Opponents of Prop. 1E say that, in addition to the obvious loss of cash, snatching Prop. 63 funds will just cost more in the form of hospital visits and prison time; plus, we’ll lose federal money to the extent Prop. 63 dollars will be used as state matching funds.

They also point out that the way the law is written, the $460 million simply goes to the general fund without controls on how the money is spent. (However, the state is required to fund the Early Periodic Screening, Diagnosis and Treatment program to the tune of $500 million a year, so it’s pretty clear that Prop. 63 adds to the pie from which the program’s slice must be cut.)

Proponents of Prop. 1E include one author of Prop. 63, who argues that we’re keeping with the spirit of the law by using the money for mental-health-type stuff, and this budget year has been ... well ... crazy.

“How can we feed our children with history?” is what some of the signs said at Tuesday’s protest of a Democratic Party event with the unintentionally hilarious moniker: “Unity Luncheon.”

Change is in the Aaron: Ex-supe backs development power grab

According to protesters (members of building-trade unions), former supervisor and historic-preservation Mafia boss Aaron Peskin is championing changes to our Planning Code that would give the Historical Preservation Commission the power to halt development around The City.

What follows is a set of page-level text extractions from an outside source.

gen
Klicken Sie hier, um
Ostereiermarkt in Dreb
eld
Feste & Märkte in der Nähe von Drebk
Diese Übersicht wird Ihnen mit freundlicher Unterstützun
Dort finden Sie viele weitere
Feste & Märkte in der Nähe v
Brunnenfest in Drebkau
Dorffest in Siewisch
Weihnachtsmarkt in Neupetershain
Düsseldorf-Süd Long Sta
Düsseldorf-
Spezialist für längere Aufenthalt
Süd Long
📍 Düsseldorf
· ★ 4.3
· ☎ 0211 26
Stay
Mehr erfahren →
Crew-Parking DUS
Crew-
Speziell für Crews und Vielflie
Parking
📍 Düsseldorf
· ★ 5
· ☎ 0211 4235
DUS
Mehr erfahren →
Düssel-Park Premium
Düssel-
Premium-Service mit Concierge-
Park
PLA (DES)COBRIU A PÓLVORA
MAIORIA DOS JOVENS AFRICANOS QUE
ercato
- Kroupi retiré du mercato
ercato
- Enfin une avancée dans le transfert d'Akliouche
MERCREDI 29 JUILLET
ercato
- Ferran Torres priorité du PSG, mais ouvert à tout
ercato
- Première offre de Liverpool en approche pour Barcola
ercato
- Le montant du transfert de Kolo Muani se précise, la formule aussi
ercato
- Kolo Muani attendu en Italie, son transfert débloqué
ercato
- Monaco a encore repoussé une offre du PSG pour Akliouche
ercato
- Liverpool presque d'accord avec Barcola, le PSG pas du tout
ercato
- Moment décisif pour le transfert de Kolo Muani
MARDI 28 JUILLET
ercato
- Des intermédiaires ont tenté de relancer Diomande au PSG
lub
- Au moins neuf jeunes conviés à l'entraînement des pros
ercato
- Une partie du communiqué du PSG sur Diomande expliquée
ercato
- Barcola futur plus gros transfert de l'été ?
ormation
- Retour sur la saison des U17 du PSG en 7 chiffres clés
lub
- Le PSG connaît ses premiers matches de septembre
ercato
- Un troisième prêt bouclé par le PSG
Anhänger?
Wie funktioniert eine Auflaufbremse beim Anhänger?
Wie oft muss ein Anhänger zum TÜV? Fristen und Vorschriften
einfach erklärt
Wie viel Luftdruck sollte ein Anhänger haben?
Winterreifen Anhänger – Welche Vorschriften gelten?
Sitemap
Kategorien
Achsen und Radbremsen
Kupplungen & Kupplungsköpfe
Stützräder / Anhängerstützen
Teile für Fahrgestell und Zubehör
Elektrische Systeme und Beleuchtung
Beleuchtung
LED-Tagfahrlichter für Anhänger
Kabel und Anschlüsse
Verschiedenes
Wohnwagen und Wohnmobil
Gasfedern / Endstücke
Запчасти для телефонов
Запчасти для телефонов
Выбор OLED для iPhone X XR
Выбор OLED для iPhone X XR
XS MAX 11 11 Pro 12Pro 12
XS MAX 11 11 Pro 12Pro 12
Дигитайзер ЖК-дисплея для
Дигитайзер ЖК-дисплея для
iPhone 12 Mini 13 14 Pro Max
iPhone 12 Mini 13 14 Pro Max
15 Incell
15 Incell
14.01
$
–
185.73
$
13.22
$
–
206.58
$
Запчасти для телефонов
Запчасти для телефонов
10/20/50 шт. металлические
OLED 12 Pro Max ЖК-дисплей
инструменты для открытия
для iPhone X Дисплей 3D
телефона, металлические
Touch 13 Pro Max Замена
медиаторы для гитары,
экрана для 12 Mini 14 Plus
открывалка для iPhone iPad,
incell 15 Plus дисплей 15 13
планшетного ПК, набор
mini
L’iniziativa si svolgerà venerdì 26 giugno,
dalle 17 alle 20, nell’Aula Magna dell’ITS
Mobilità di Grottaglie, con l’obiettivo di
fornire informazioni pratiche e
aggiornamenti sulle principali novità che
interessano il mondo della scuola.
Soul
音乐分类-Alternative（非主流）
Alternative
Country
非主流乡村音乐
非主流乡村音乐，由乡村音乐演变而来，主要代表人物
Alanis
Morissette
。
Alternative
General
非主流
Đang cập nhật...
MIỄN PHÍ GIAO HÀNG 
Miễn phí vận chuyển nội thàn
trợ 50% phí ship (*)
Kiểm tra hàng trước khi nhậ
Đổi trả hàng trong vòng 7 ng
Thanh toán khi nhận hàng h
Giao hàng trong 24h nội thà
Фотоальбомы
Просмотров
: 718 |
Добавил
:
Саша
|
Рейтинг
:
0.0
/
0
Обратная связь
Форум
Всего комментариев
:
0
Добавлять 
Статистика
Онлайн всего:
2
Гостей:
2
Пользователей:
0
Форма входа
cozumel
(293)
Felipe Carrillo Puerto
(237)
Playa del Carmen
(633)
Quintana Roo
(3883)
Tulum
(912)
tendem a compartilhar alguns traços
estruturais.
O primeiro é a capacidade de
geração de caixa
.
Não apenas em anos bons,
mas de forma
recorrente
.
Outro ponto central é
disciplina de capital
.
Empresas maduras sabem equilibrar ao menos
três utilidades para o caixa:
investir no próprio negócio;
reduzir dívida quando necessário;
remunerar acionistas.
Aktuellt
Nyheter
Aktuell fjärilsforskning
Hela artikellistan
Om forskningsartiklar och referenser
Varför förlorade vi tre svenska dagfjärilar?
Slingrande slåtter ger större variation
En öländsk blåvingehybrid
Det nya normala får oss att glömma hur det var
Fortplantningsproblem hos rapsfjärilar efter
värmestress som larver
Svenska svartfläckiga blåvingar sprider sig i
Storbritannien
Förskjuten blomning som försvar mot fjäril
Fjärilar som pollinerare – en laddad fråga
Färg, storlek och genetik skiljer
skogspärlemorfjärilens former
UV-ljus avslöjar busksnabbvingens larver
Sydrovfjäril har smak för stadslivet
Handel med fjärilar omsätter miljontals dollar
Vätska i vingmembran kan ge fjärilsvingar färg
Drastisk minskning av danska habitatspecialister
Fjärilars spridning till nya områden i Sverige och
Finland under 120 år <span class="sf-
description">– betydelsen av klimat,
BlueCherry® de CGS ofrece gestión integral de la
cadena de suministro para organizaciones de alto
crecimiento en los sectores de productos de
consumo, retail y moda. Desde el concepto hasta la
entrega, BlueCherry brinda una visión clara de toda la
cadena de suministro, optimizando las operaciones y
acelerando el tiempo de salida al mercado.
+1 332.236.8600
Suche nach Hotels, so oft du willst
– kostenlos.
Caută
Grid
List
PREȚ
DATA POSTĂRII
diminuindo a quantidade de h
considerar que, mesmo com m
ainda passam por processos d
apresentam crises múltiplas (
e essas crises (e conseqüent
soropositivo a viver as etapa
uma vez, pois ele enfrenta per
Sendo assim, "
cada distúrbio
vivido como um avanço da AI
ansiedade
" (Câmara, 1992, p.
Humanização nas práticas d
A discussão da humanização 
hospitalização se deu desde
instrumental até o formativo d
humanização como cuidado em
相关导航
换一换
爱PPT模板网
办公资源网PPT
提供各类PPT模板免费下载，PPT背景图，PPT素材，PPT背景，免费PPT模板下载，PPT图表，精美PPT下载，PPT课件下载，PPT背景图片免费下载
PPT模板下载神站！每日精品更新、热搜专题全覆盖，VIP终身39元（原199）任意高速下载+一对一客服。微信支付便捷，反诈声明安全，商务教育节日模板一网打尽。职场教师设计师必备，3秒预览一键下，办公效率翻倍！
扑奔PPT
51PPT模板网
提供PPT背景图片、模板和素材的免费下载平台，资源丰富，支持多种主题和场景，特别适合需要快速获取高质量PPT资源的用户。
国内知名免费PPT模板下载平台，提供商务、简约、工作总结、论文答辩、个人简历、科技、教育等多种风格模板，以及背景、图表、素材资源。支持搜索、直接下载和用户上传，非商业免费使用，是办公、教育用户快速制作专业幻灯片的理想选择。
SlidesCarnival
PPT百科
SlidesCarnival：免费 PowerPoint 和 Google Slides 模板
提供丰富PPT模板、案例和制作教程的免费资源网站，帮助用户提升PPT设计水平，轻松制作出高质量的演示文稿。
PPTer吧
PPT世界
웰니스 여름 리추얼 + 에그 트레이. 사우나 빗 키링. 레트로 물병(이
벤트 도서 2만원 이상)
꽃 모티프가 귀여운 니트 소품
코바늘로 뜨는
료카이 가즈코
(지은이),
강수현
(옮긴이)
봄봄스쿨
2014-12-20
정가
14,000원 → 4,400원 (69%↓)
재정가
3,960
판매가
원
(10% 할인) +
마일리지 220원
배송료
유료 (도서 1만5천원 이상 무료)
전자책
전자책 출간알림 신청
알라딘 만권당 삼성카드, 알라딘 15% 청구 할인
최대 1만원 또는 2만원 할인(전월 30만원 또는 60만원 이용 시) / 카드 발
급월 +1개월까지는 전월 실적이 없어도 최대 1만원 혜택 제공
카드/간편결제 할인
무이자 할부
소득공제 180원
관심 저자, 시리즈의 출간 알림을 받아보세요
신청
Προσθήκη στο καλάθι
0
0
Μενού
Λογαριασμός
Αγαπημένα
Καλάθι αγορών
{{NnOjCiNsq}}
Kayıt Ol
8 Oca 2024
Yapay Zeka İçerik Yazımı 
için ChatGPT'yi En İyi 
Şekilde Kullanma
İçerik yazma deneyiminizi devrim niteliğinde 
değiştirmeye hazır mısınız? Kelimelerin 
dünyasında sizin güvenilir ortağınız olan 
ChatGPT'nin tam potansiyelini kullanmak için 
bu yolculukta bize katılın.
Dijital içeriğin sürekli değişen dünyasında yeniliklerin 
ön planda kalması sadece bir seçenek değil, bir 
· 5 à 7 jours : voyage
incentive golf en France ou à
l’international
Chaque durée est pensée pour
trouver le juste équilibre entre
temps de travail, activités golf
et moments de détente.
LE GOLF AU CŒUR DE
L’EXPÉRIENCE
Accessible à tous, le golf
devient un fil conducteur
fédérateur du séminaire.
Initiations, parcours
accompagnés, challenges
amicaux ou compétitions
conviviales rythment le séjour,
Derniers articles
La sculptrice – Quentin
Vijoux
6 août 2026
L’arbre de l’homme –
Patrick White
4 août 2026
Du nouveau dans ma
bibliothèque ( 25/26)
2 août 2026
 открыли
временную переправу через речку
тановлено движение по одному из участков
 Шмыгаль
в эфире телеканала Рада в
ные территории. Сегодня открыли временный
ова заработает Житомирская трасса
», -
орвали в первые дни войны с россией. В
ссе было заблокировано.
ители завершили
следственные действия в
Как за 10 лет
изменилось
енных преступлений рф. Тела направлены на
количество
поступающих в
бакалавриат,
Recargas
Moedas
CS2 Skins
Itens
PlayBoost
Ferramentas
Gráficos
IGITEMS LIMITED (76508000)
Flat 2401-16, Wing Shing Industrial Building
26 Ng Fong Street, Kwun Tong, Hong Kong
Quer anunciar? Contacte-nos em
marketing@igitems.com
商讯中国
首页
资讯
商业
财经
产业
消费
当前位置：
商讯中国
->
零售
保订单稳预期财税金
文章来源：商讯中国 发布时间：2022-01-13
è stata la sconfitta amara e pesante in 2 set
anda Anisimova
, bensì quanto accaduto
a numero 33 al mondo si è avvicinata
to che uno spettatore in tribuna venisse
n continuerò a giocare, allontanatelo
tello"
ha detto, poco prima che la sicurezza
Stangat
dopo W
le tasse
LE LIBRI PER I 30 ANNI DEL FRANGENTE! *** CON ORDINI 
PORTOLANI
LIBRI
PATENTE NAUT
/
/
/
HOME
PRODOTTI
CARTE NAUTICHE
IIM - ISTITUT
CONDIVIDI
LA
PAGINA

Now, it’s true that the Historical Preservation Commission and Planning Commission are negotiating changes to the code that implement Proposition J, which created the historical commission.

Administrative minutiae are my specialty, so I looked into the proposed code amendments. Frankly, there’s nothing exceptional about the changes. They simply do what Prop. J mandates: give the Historical Preservation Commission authority to recommend to the Board of Supervisors that a building be designated historic. Ultimately, the Board has to endorse the designation, which is subject to a mayoral veto.

Once a building is designated historic, any changes to the exterior must receive a permit from the Historical Preservation Commission, but a denial can be appealed to the Board of Supervisors or the Board of Appeals.

That’s pretty much it.

Remember that Prop. J passed in November without any opposition. In other words: The code is not the problem. This fight is simply about six months too late.